Racial Disparities Persist in Curative Treatment for Early-Stage NSCLC Among Medicare Beneficiaries
Why It Matters
The enduring treatment gap signals systemic inequities that threaten outcomes for a vulnerable Medicare population and underscores the need for targeted health‑equity interventions.
Key Takeaways
- •Black Medicare patients receive fewer curative surgeries than Whites
- •Surgical gap widened from 2005 to 2019
- •Radiotherapy use equalized across races by 2019
- •SBRT adoption gap narrowed but remains
- •Black patients show higher comorbidities and frailty
Pulse Analysis
Early‑stage non‑small cell lung cancer (NSCLC) remains one of the few cancers where curative intent—surgery or high‑dose radiotherapy—can dramatically improve survival. Over the past two decades, the therapeutic landscape has expanded with minimally invasive surgery and stereotactic body radiotherapy (SBRT) offering alternatives for older, frail patients. Yet, the promise of these advances is unevenly realized; historically, Black patients have faced barriers to surgical care, a trend that recent Medicare data confirms is persisting.
The JAMA Network Open analysis of SEER‑Medicare claims reveals a stark, widening chasm in surgical treatment: Black beneficiaries’ resection rates dropped from 52.3% to 43.7% while White beneficiaries fell from 65.9% to 53.1% over three time periods. Radiotherapy adoption, by contrast, rose uniformly, reaching parity at 32.6% for both races by 2019. SBRT, a newer curative modality, initially lagged for Black patients but narrowed to a non‑significant difference by the latest cohort. These patterns suggest that diffusion of non‑surgical options may be more equitable than surgical pathways, highlighting the role of technology adoption and provider referral patterns.

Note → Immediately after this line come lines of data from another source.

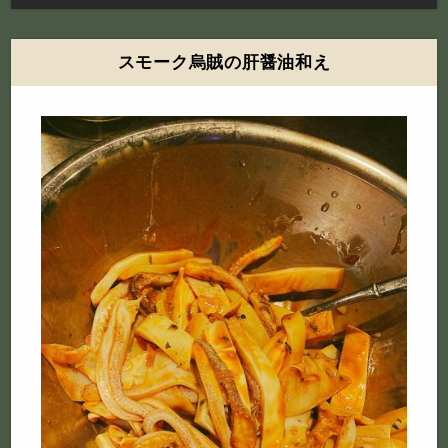
スモーク烏賊の肝醤油和え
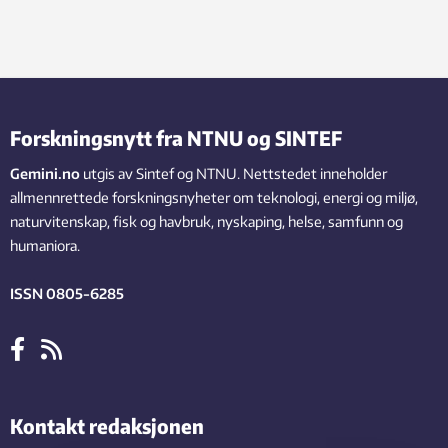
Forskningsnytt fra NTNU og SINTEF
Gemini.no
utgis av Sintef og NTNU. Nettstedet inneholder
allmennrettede forskningsnyheter om teknologi, energi og miljø,
naturvitenskap, fisk og havbruk, nyskaping, helse, samfunn og
humaniora.
ISSN 0805-6285
Kontakt redaksjonen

Persisting gaps point to deeper structural factors—higher comorbidity burdens, frailty, and limited social support among Black patients—combined with unmeasured socioeconomic and cultural influences. Policymakers and health systems must prioritize culturally competent navigation, bias training, and value‑based reimbursement models that incentivize equitable access. Future research should integrate patient‑reported outcomes and socioeconomic data to untangle the drivers of disparity, ensuring that Medicare’s expanding therapeutic arsenal benefits all beneficiaries regardless of race.